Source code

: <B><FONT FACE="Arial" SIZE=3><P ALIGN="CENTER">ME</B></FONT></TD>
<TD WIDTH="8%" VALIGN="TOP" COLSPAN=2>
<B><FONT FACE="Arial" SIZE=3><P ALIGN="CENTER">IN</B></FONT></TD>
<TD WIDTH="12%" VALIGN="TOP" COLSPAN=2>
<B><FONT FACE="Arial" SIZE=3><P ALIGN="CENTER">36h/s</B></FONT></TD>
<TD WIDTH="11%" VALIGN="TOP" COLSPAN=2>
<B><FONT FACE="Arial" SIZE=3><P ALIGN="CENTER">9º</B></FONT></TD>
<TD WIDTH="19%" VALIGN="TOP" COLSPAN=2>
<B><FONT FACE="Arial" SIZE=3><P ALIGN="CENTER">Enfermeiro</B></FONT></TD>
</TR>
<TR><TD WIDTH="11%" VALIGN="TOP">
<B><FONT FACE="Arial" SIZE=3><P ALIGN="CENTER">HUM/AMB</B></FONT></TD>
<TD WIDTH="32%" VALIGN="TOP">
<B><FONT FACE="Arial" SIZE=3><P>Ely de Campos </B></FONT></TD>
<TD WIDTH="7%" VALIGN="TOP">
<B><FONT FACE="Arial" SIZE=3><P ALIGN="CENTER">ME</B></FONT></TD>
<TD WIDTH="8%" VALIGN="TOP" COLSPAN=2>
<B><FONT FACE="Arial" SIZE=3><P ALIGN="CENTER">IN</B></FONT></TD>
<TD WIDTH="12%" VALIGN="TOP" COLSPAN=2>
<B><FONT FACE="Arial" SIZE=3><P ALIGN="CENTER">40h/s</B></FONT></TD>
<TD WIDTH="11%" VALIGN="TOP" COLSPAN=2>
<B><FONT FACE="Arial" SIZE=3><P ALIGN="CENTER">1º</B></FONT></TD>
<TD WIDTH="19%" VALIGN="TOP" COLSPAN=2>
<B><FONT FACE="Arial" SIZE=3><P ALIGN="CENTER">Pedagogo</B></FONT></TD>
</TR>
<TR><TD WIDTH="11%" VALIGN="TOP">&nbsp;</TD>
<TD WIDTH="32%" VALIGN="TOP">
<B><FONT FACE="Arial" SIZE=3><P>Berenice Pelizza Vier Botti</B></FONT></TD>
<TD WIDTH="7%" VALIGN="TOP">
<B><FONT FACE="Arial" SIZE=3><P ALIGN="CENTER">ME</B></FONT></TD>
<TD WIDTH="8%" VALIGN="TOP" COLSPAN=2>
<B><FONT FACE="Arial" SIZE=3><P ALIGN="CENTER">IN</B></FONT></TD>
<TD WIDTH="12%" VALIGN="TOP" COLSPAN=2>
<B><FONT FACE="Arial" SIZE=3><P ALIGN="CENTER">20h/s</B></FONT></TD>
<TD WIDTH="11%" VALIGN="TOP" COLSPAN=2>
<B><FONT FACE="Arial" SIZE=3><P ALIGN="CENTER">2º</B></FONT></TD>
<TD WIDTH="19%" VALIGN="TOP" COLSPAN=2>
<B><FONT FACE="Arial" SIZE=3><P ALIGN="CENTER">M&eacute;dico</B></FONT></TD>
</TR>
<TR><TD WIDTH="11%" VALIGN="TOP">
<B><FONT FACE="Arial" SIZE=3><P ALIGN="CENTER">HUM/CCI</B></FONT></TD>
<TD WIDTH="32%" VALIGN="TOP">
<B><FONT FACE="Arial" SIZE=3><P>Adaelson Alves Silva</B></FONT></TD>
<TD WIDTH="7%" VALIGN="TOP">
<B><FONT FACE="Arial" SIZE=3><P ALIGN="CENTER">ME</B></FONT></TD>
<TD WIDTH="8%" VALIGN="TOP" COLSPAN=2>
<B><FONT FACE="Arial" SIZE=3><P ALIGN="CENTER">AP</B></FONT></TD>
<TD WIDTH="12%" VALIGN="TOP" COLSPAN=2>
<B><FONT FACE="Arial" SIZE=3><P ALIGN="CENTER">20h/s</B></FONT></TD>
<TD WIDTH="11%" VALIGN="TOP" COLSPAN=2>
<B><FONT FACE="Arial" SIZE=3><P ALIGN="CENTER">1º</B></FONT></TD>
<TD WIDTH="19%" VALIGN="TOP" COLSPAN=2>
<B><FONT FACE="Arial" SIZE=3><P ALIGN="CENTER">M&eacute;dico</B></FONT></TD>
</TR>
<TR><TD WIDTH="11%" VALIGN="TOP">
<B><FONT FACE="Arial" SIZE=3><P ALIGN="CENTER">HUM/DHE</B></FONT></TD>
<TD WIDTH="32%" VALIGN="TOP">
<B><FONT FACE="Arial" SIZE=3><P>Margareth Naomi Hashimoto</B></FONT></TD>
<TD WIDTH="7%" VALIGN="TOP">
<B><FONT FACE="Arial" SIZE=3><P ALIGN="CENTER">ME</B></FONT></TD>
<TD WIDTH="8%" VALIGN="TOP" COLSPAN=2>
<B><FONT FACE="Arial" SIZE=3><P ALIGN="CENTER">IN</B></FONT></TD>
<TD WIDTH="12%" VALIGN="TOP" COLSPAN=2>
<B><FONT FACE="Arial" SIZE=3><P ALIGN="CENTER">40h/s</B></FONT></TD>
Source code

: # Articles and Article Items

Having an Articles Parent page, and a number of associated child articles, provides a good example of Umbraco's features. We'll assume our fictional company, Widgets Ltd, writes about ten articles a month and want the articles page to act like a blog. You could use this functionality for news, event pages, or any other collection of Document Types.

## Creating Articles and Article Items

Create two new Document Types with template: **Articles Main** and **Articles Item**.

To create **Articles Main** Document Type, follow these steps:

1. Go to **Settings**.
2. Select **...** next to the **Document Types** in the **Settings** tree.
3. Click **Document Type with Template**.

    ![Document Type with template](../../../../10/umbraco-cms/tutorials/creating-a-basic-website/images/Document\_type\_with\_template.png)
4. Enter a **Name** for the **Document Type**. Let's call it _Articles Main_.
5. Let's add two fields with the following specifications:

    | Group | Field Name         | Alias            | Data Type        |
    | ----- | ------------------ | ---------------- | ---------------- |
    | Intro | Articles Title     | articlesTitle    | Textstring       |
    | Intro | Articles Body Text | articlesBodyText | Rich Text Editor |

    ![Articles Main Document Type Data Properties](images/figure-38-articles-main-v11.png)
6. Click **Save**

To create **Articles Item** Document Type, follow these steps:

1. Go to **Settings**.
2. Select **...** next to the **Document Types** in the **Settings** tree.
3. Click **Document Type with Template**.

——

● **Request**: Copy out all the entries shown above, character for character.

● **Response**:
Source code

: <B><FONT FACE="Arial" SIZE=3><P ALIGN="CENTER">ME</B></FONT></TD>
<TD WIDTH="8%" VALIGN="TOP" COLSPAN=2>
<B><FONT FACE="Arial" SIZE=3><P ALIGN="CENTER">IN</B></FONT></TD>
<TD WIDTH="12%" VALIGN="TOP" COLSPAN=2>
<B><FONT FACE="Arial" SIZE=3><P ALIGN="CENTER">36h/s</B></FONT></TD>
<TD WIDTH="11%" VALIGN="TOP" COLSPAN=2>
<B><FONT FACE="Arial" SIZE=3><P ALIGN="CENTER">9º</B></FONT></TD>
<TD WIDTH="19%" VALIGN="TOP" COLSPAN=2>
<B><FONT FACE="Arial" SIZE=3><P ALIGN="CENTER">Enfermeiro</B></FONT></TD>
</TR>
<TR><TD WIDTH="11%" VALIGN="TOP">
<B><FONT FACE="Arial" SIZE=3><P ALIGN="CENTER">HUM/AMB</B></FONT></TD>
<TD WIDTH="32%" VALIGN="TOP">
<B><FONT FACE="Arial" SIZE=3><P>Ely de Campos </B></FONT></TD>
<TD WIDTH="7%" VALIGN="TOP">
<B><FONT FACE="Arial" SIZE=3><P ALIGN="CENTER">ME</B></FONT></TD>
<TD WIDTH="8%" VALIGN="TOP" COLSPAN=2>
<B><FONT FACE="Arial" SIZE=3><P ALIGN="CENTER">IN</B></FONT></TD>
<TD WIDTH="12%" VALIGN="TOP" COLSPAN=2>
<B><FONT FACE="Arial" SIZE=3><P ALIGN="CENTER">40h/s</B></FONT></TD>
<TD WIDTH="11%" VALIGN="TOP" COLSPAN=2>
<B><FONT FACE="Arial" SIZE=3><P ALIGN="CENTER">1º</B></FONT></TD>
<TD WIDTH="19%" VALIGN="TOP" COLSPAN=2>
<B><FONT FACE="Arial" SIZE=3><P ALIGN="CENTER">Pedagogo</B></FONT></TD>
</TR>
<TR><TD WIDTH="11%" VALIGN="TOP">&nbsp;</TD>
<TD WIDTH="32%" VALIGN="TOP">
<B><FONT FACE="Arial" SIZE=3><P>Berenice Pelizza Vier Botti</B></FONT></TD>
<TD WIDTH="7%" VALIGN="TOP">
<B><FONT FACE="Arial" SIZE=3><P ALIGN="CENTER">ME</B></FONT></TD>
<TD WIDTH="8%" VALIGN="TOP" COLSPAN=2>
<B><FONT FACE="Arial" SIZE=3><P ALIGN="CENTER">IN</B></FONT></TD>
<TD WIDTH="12%" VALIGN="TOP" COLSPAN=2>
<B><FONT FACE="Arial" SIZE=3><P ALIGN="CENTER">20h/s</B></FONT></TD>
<TD WIDTH="11%" VALIGN="TOP" COLSPAN=2>
<B><FONT FACE="Arial" SIZE=3><P ALIGN="CENTER">2º</B></FONT></TD>
<TD WIDTH="19%" VALIGN="TOP" COLSPAN=2>
<B><FONT FACE="Arial" SIZE=3><P ALIGN="CENTER">M&eacute;dico</B></FONT></TD>
</TR>
<TR><TD WIDTH="11%" VALIGN="TOP">
<B><FONT FACE="Arial" SIZE=3><P ALIGN="CENTER">HUM/CCI</B></FONT></TD>
<TD WIDTH="32%" VALIGN="TOP">
<B><FONT FACE="Arial" SIZE=3><P>Adaelson Alves Silva</B></FONT></TD>
<TD WIDTH="7%" VALIGN="TOP">
<B><FONT FACE="Arial" SIZE=3><P ALIGN="CENTER">ME</B></FONT></TD>
<TD WIDTH="8%" VALIGN="TOP" COLSPAN=2>
<B><FONT FACE="Arial" SIZE=3><P ALIGN="CENTER">AP</B></FONT></TD>
<TD WIDTH="12%" VALIGN="TOP" COLSPAN=2>
<B><FONT FACE="Arial" SIZE=3><P ALIGN="CENTER">20h/s</B></FONT></TD>
<TD WIDTH="11%" VALIGN="TOP" COLSPAN=2>
<B><FONT FACE="Arial" SIZE=3><P ALIGN="CENTER">1º</B></FONT></TD>
<TD WIDTH="19%" VALIGN="TOP" COLSPAN=2>
<B><FONT FACE="Arial" SIZE=3><P ALIGN="CENTER">M&eacute;dico</B></FONT></TD>
</TR>
<TR><TD WIDTH="11%" VALIGN="TOP">
<B><FONT FACE="Arial" SIZE=3><P ALIGN="CENTER">HUM/DHE</B></FONT></TD>
<TD WIDTH="32%" VALIGN="TOP">
<B><FONT FACE="Arial" SIZE=3><P>Margareth Naomi Hashimoto</B></FONT></TD>
<TD WIDTH="7%" VALIGN="TOP">
<B><FONT FACE="Arial" SIZE=3><P ALIGN="CENTER">ME</B></FONT></TD>
<TD WIDTH="8%" VALIGN="TOP" COLSPAN=2>
<B><FONT FACE="Arial" SIZE=3><P ALIGN="CENTER">IN</B></FONT></TD>
<TD WIDTH="12%" VALIGN="TOP" COLSPAN=2>
<B><FONT FACE="Arial" SIZE=3><P ALIGN="CENTER">40h/s</B></FONT></TD>
Source code

: # Articles and Article Items

Having an Articles Parent page, and a number of associated child articles, provides a good example of Umbraco's features. We'll assume our fictional company, Widgets Ltd, writes about ten articles a month and want the articles page to act like a blog. You could use this functionality for news, event pages, or any other collection of Document Types.

## Creating Articles and Article Items

Create two new Document Types with template: **Articles Main** and **Articles Item**.

To create **Articles Main** Document Type, follow these steps:

1. Go to **Settings**.
2. Select **...** next to the **Document Types** in the **Settings** tree.
3. Click **Document Type with Template**.

    ![Document Type with template](../../../../10/umbraco-cms/tutorials/creating-a-basic-website/images/Document\_type\_with\_template.png)
4. Enter a **Name** for the **Document Type**. Let's call it _Articles Main_.
5. Let's add two fields with the following specifications:

    | Group | Field Name         | Alias            | Data Type        |
    | ----- | ------------------ | ---------------- | ---------------- |
    | Intro | Articles Title     | articlesTitle    | Textstring       |
    | Intro | Articles Body Text | articlesBodyText | Rich Text Editor |

    ![Articles Main Document Type Data Properties](images/figure-38-articles-main-v11.png)
6. Click **Save**

To create **Articles Item** Document Type, follow these steps:

1. Go to **Settings**.
2. Select **...** next to the **Document Types** in the **Settings** tree.
3. Click **Document Type with Template**.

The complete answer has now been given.